Cukup kah kita belajar?
On a short answer, nope. Never.
Tapi bukan itu yang jadi inti dari tulisan
kali ini. Akan tetapi bagaimana selama ini kita benar-benar belum cukup belajar
bahkan selama berada di tempat bernama universitas itu dan menyandang predikat
mahasiswa. Mahasiswa harusnya adalah terpelajar, mereka yang tercerahkan,
mereka yang diharapkan akan mendorong atau entahlah, menarik negara ini keluar
dari kondisinya yang selama ini konon jauh dari harapan masyarakatnya, jauh
pula dari kedigjayaan masa lalunya.
Benar pernyataan bahwa “Pintar secara
akademik tidak berarti pintar dalam kehidupan” akan tetapi bukankah untuk
pintar dalam kehidupan kita menempuh pendidikan selama ini? Dengan harapan
sebagai terpelajar kita bisa belajar secara lebih terintegrasi mengenai segala
aspek kehidupan? Tetapi sudahkah lembaga pendidikan kita mencerminkan semangat
ini dalam pelaksanaannya?
Ah. Mari mulai dulu dari diri kita sendiri.
Terlepas dari berapa banyak yang kita pelajari dalam ruang-ruang kelas, pembelajaran
lewat kehidupan nyata, lewat interaksi sosial, hubungan nyata (sorry but your
media social followers for some reasons are not counted here) dan tindakan yang
kita lakukan atau kita pelajari selama kehidupan di Universitas berperan
disini. Seberapapun terdengar tidak penting, tapi berorganisasi, melakukan
hubungan sosial yang sifatnya mengembangkan diri sangatlah penting terlepas
dimana kita bersekolah.
Nope. I don’t say that organization will be
the best option. Seperti kita sama-sama bersepakat bahwa jam tidur terbaik setiap
orang adalah berbeda dan menyesuaikan masing-masing, perlu juga kita bersepakat
rasanya tentang adanya perbedaan dalam pola pengembangkan diri tiap individu
mengingat betapa unik dan berbedanya masing-masing dari kita. Di era yang
katanya modern ini, akan ada banyak hal yang bisa dilakukan untuk mengembangkan
diri, bersosialisasi, melengkapi status Mahasiswa kita dengan pelajaran yang
lebih terintegrasi, mengenai ekonomi, sosial, politik, budaya, agama. Negara
dan kehidupan. Ah, tak usahlah kau pisahkan keduanya, negara ada dalam
kehidupan sama seperti selama hidup kita bernegara.
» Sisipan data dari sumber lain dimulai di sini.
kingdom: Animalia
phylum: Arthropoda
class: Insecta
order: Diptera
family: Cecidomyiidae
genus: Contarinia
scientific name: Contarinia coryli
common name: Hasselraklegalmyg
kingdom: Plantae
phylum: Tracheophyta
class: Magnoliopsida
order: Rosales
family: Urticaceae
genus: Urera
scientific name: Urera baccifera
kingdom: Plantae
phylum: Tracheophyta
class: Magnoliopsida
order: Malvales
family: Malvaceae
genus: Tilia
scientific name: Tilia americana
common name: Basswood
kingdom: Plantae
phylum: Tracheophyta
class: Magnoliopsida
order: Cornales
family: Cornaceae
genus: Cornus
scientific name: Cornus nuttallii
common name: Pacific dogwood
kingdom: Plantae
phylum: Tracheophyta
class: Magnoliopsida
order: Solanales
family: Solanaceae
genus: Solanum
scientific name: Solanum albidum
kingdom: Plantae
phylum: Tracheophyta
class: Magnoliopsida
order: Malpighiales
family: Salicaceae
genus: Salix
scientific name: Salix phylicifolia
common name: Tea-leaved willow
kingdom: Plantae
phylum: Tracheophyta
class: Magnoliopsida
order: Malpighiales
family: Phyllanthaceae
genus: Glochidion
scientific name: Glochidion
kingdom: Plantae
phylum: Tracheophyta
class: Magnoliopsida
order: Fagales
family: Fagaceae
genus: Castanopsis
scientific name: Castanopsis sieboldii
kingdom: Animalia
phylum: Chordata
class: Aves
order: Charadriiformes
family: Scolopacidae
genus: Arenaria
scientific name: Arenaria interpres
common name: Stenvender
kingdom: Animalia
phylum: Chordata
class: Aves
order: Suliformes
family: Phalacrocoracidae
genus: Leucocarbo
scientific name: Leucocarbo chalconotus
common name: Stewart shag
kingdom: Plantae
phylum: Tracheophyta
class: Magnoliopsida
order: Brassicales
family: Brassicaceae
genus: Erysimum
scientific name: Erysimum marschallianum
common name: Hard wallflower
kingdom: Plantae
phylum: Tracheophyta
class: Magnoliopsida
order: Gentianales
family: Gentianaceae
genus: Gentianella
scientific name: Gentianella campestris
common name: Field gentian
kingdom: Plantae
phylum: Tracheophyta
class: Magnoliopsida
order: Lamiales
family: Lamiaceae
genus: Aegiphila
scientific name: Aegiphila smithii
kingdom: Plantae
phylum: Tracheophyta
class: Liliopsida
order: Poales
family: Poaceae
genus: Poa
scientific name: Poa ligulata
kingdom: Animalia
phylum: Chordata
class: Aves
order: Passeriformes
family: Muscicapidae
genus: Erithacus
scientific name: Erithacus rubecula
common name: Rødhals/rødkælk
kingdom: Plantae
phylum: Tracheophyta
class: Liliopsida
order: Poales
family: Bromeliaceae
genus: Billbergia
Ada banyak ruang rasanya yang masih kosong
diantara apa yang telah kita pelajari selama di bangku pendidikan dengan apa
yang kita jalankan di kehidupan kita. Misalnya, selama di perguruan tinggi bagi
saya dan sejawat lainnya adalah lazim mempelajari mengenai perlunya tindakan
promotif dan preventif serta berbagai teori yang menyertainya. Tapi siapa pula
diantara kami yang mempelajari psikologi pendidikan? Siapa pula yang
mempelajari implikasi ekonomi dari penerapan tindakan promotif yang tidak tepat
hanya karena tak satupun dari kita mengerti mengenai psikologi pendidikan?
Ataupun kemampuan merancang program, memastikannya berjalan atas kesadaran
masyarakat, secara mandiri, bukankah kami terbiasa mengerjakan laporan tertulis
dan teori mengenai betapa pentingnya suatu program dijalankan secara sadar dan
mandiri oleh masyarakat. Siapa pula yang mengajarkan untuk duduk, menyeruput
kopi dan membicarakan keberlangsungan program ini dengan pendekatan
sosial-kultural?
Gap itu nyata. Komunikasi, improvisasi,
sosialisasi adalah apa yang perlu kita pelajari sebagai senjata kehidupan
sekaligus mengisi kekosongan yang tak terobati akibat “multidisipliner” pada
level universitas yang masih semboyan itu. Ah ya, bukan semboyan mungkin, tapi
adalah milik mereka yang menyadari dan mengusahakan sendiri pelaksanaannya.
Lalu, sudahkah kita pantas disebut mahasiswa?
Masih banyak yang perlu kita pelajari, semoga
keistiqomahan menyertai agar sadar diri dan tak berhenti.